A Brief Guide of Using Hybrid Monte Carlo for Gaussian Process Models

Zhenwen Dai and Mu Niu, November 2014


In [1]:
import numpy as np
import GPy
%matplotlib inline
#%config InlineBackend.figure_format = 'svg'
from pylab import *

Example 1 HMC Inference for GP Regression

Let's first generate some synthetic data.


In [2]:
# Let's make some synthetic data
x = np.linspace(0.,2*np.pi,100)[:,None]
y = -cos(x)+np.random.randn(*x.shape)*0.3+1
_ = plot(x,y,'.')


Let us Make a GP Regression model and give some general prior distributions to model parameters.


In [3]:
# Make a GP regression model
m = GPy.models.GPRegression(x,y)
# Give some general prior distributions for model parameters
m.kern.lengthscale.set_prior(GPy.priors.Gamma.from_EV(1.,10.))
m.kern.variance.set_prior(GPy.priors.Gamma.from_EV(1.,10.))
m.likelihood.variance.set_prior(GPy.priors.Gamma.from_EV(1.,10.))
_=m.plot()


WARNING: reconstraining parameters GP_regression.rbf.lengthscale
WARNING: reconstraining parameters GP_regression.rbf.variance
WARNING: reconstraining parameters GP_regression.Gaussian_noise.variance

Sampling the posterior distribution of model parameters

Draw 1000 samples from the GP model


In [4]:
hmc = GPy.inference.mcmc.HMC(m,stepsize=5e-2)
s = hmc.sample(num_samples=1000) # Burnin
s = hmc.sample(num_samples=1000)

Plot the samples:


In [5]:
plot(s)


Out[5]:
[<matplotlib.lines.Line2D at 0x7f786dbb8f90>,
 <matplotlib.lines.Line2D at 0x7f786dbb8e10>,
 <matplotlib.lines.Line2D at 0x7f786dbb8990>]

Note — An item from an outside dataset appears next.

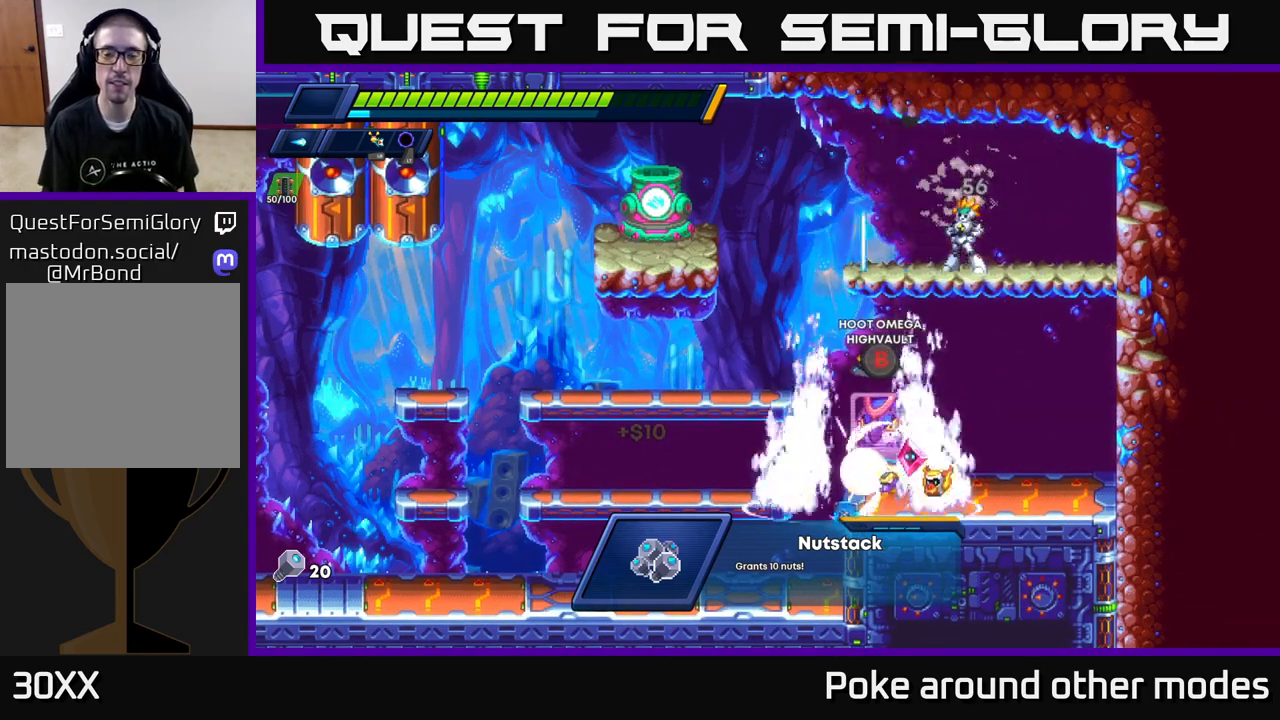
{"buttons": [], "left_stick": "center", "right_stick": "center", "events": [[67, "left_stick", "center"]]}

Plot the posterior marginal distribution of model parameters:


In [6]:
labels = ['kern variance', 'kern lengthscale','noise variance']
samples = s[300:] # cut out the burn-in period
from scipy import stats
xmin = samples.min()
xmax = samples.max()
xs = np.linspace(xmin,xmax,100)
for i in xrange(samples.shape[1]):
    kernel = stats.gaussian_kde(samples[:,i])
    plot(xs,kernel(xs),label=labels[i])
_ = legend()


Plot the model parameters (lengthscale, variance and noise variance) against each other:


In [7]:
fig = figure(figsize=(14,4))
ax = fig.add_subplot(131)
_=ax.plot(samples[:,0],samples[:,1],'.')
ax.set_xlabel(labels[0]); ax.set_ylabel(labels[1])
ax = fig.add_subplot(132)
_=ax.plot(samples[:,1],samples[:,2],'.')
ax.set_xlabel(labels[1]); ax.set_ylabel(labels[2])
ax = fig.add_subplot(133)
_=ax.plot(samples[:,0],samples[:,2],'.')
ax.set_xlabel(labels[0]); ax.set_ylabel(labels[2])


Out[7]:
<matplotlib.text.Text at 0x7f785f2c5c10>

By setting the model parameters to the posterior mean, we can visualize the model fit:


In [8]:
# Set the model parameters as the posterior mean
m.kern.variance[:] = samples[:,0].mean()
m.kern.lengthscale[:] = samples[:,1].mean()
m.likelihood.variance[:] = samples[:,2].mean()
print m
_=m.plot()


Name : GP regression
Objective : 39.2970574179
Number of Parameters : 3
Number of Optimization Parameters : 3
Updates : True
Parameters:
  GP_regression.           |            value  |  constraints  |     priors   
  rbf.variance             |    1.41818926221  |      +ve      |  Ga(0.1, 0.1)
  rbf.lengthscale          |    1.53693651461  |      +ve      |  Ga(0.1, 0.1)
  Gaussian_noise.variance  |  0.0920819762721  |      +ve      |  Ga(0.1, 0.1)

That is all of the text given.